### Material supplied ###

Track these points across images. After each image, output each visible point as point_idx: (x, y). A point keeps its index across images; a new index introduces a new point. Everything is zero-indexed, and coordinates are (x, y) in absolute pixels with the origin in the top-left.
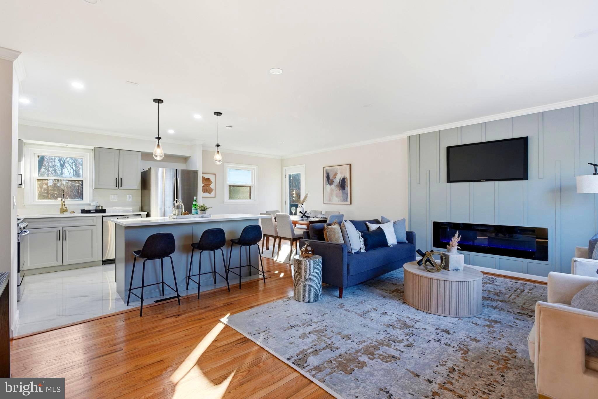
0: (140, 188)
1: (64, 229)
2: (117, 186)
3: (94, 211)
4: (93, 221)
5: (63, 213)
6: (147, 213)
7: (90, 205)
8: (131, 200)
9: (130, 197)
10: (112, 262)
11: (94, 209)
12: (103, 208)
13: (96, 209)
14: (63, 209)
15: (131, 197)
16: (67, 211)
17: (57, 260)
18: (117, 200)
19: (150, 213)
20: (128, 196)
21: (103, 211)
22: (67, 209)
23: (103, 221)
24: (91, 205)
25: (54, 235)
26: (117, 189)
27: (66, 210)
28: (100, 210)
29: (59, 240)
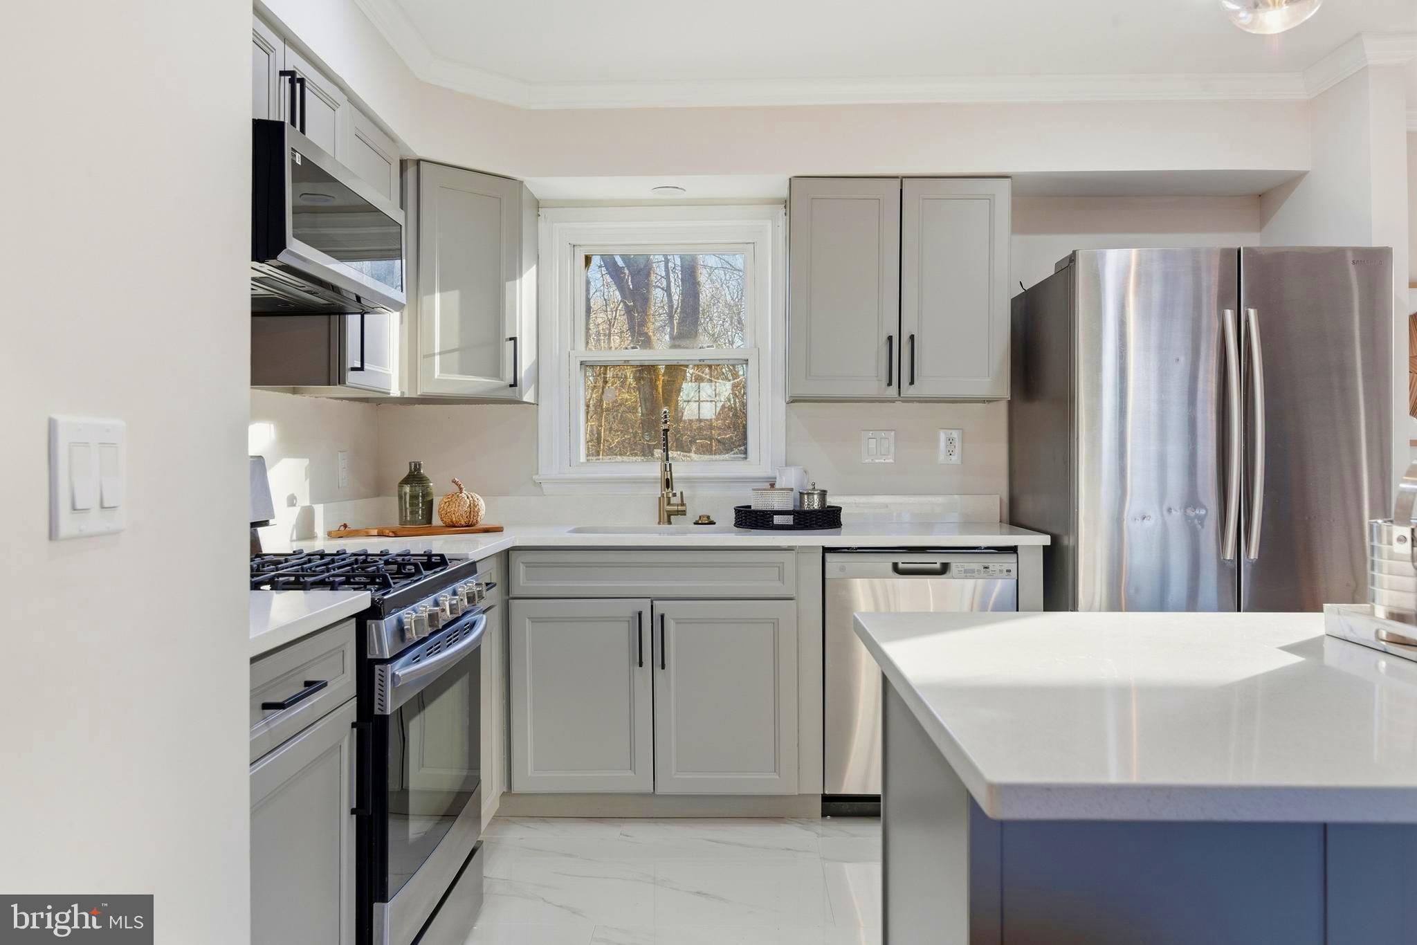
0: (1004, 391)
1: (660, 607)
2: (890, 384)
3: (789, 520)
4: (781, 578)
5: (669, 522)
6: (1046, 540)
7: (772, 485)
8: (955, 459)
9: (950, 441)
10: (869, 806)
11: (791, 508)
12: (832, 501)
13: (797, 509)
14: (669, 504)
15: (957, 443)
16: (683, 513)
17: (632, 767)
18: (891, 461)
19: (1067, 541)
20: (942, 436)
21: (829, 518)
22: (683, 504)
23: (827, 576)
24: (777, 486)
25: (622, 635)
26: (893, 402)
27: (680, 508)
28: (815, 511)
29: (641, 665)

###

◆ **What needs to be done**: Present every line of the items above as a numbered list, omitting blank lines and leaving the pictures out.

◆ **Reply to the exercise**:
1. Track these points across images. After each image, output each visible point as point_idx: (x, y). A point keeps its index across images; a new index introduces a new point. Everything is zero-indexed, and coordinates are (x, y) in absolute pixels with the origin in the top-left.
2. 0: (140, 188)
3. 1: (64, 229)
4. 2: (117, 186)
5. 3: (94, 211)
6. 4: (93, 221)
7. 5: (63, 213)
8. 6: (147, 213)
9. 7: (90, 205)
10. 8: (131, 200)
11. 9: (130, 197)
12. 10: (112, 262)
13. 11: (94, 209)
14. 12: (103, 208)
15. 13: (96, 209)
16. 14: (63, 209)
17. 15: (131, 197)
18. 16: (67, 211)
19. 17: (57, 260)
20. 18: (117, 200)
21. 19: (150, 213)
22. 20: (128, 196)
23. 21: (103, 211)
24. 22: (67, 209)
25. 23: (103, 221)
26. 24: (91, 205)
27. 25: (54, 235)
28. 26: (117, 189)
29. 27: (66, 210)
30. 28: (100, 210)
31. 29: (59, 240)
32. 0: (1004, 391)
33. 1: (660, 607)
34. 2: (890, 384)
35. 3: (789, 520)
36. 4: (781, 578)
37. 5: (669, 522)
38. 6: (1046, 540)
39. 7: (772, 485)
40. 8: (955, 459)
41. 9: (950, 441)
42. 10: (869, 806)
43. 11: (791, 508)
44. 12: (832, 501)
45. 13: (797, 509)
46. 14: (669, 504)
47. 15: (957, 443)
48. 16: (683, 513)
49. 17: (632, 767)
50. 18: (891, 461)
51. 19: (1067, 541)
52. 20: (942, 436)
53. 21: (829, 518)
54. 22: (683, 504)
55. 23: (827, 576)
56. 24: (777, 486)
57. 25: (622, 635)
58. 26: (893, 402)
59. 27: (680, 508)
60. 28: (815, 511)
61. 29: (641, 665)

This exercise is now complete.